Memleketinden kaçmasalar Bolşeviklerin, onlara benzer aristokrat ailelere yaptıkları neyse onlara da yapacaklarını bilir. Bu yüzden ilk sevgili Tamara’yı, o benzersiz doğayı, onu var eden ne varsa hepsini kaderi, “palas pandıras bohçalayıp denize atarak” onu “çocukluğundan koparıp alınca”, Kırım’da da duramayacaklarını anlarlar. Ailesiyle birlikte Sivastopol körfezinin cam gibi parlayan suları üzerinde hareket eden, “Umut” adlı, kurutulmuş meyve taşıyan küçük bir Yunan gemisiyle İstanbul’a doğru yola çıktıklarında, Bolşeviklerin kıyıdan açtıkları makineli tüfeğin sesi, memleketinde kulağında kalan son ses olur. Gemi, mermilerden korunmak için sağa sola doğru zikzak çizerken, genç Nabokov babasıyla güvertede satranç oynuyor. (Hayatı boyunca bir kelebek avcılığından, bir de satranç oyunculuğundan vazgeçmedi. “Sürgünde geçen yirmi yılımın çok büyük bir bölümünü, satranç problemi kurmaya ayırdım,” der.)
────────────────────
Görevin amacı – Nabokov'un Kırım'dan ayrılışını anlatan metne göre, gemi mermilerden kaçmak için zikzak çizerken genç Nabokov güvertede ne yapıyordu?

Veriler –
────────────────────
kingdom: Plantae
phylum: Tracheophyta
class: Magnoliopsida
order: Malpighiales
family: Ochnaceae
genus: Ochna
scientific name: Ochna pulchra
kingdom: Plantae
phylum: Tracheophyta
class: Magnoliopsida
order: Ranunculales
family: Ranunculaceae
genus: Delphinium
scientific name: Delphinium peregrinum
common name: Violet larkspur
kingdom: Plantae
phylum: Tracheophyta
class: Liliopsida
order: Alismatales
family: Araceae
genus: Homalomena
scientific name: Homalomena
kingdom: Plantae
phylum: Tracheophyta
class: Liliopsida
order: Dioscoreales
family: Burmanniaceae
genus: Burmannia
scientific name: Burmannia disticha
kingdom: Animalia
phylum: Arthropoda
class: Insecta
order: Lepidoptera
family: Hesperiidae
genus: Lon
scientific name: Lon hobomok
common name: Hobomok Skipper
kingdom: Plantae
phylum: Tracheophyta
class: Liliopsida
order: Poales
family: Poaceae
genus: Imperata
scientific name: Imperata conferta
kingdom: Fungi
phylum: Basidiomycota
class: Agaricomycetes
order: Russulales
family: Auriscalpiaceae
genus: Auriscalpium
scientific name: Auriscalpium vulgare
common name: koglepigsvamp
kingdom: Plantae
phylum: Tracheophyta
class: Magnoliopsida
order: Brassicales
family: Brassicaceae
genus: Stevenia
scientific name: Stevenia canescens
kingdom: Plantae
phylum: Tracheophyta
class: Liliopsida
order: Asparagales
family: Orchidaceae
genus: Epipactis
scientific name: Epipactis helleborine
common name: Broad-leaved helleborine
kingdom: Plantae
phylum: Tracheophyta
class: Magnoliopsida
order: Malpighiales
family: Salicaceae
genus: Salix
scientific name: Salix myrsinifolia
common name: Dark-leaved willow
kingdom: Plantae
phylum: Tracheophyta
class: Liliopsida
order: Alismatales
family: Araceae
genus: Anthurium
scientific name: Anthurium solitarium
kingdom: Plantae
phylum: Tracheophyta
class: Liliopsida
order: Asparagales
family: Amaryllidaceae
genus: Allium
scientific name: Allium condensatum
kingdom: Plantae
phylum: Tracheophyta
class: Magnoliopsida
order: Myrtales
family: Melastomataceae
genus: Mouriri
────────────────────
Göreve yanıt – Babasıyla satranç oynuyordu.